Action item -
From the data that follows, print exactly the lines starting at the one containing "политики Советского Союза, основных этапов" and ending at the one containing "к заключению о"; include both of them and nothing more.

━━━━━━━━━━

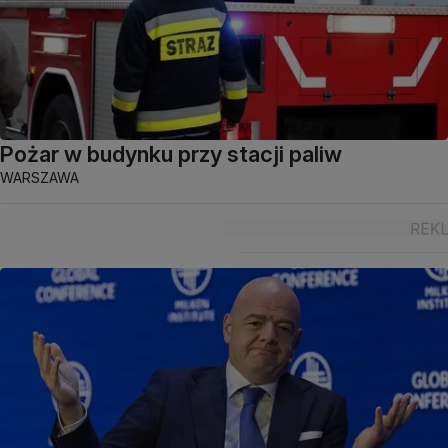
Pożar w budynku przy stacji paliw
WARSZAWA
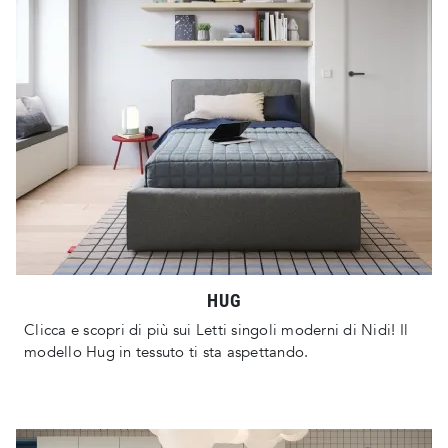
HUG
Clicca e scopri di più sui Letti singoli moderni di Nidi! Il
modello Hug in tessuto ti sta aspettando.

━━━━━━━━━━

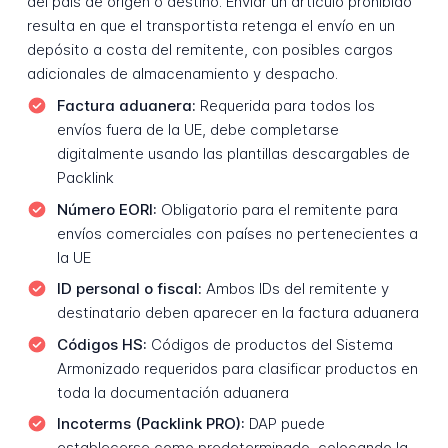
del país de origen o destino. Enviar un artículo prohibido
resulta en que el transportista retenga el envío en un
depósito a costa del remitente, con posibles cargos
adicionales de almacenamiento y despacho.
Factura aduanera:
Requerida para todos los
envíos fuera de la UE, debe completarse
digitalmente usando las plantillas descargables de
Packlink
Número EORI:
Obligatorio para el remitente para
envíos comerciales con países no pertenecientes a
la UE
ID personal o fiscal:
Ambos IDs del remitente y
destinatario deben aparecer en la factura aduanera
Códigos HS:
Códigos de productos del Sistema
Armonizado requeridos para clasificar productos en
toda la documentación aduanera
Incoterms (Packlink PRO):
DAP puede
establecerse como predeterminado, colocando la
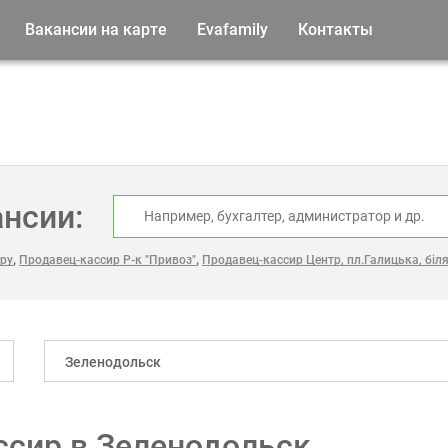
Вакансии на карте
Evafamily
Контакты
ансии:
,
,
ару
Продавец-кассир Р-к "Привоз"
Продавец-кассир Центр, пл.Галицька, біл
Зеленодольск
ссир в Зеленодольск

━━━━━━━━━━

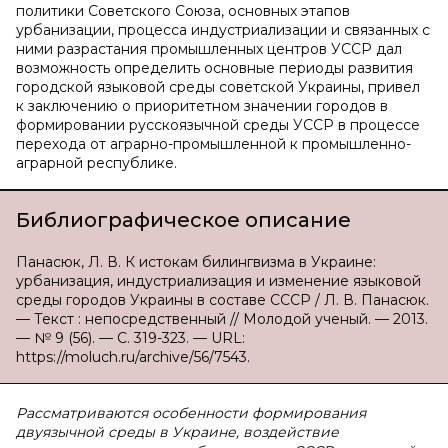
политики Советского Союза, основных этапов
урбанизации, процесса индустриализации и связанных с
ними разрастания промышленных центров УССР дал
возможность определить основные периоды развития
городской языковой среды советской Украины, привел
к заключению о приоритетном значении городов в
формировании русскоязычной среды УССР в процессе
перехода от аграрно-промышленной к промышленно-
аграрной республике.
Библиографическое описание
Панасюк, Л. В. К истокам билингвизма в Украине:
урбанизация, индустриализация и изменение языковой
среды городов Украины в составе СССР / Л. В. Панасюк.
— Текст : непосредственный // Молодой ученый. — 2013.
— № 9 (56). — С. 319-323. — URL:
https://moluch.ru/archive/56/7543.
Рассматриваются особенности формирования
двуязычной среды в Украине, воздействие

━━━━━━━━━━

Solution -
политики Советского Союза, основных этапов
урбанизации, процесса индустриализации и связанных с
ними разрастания промышленных центров УССР дал
возможность определить основные периоды развития
городской языковой среды советской Украины, привел
к заключению о приоритетном значении городов в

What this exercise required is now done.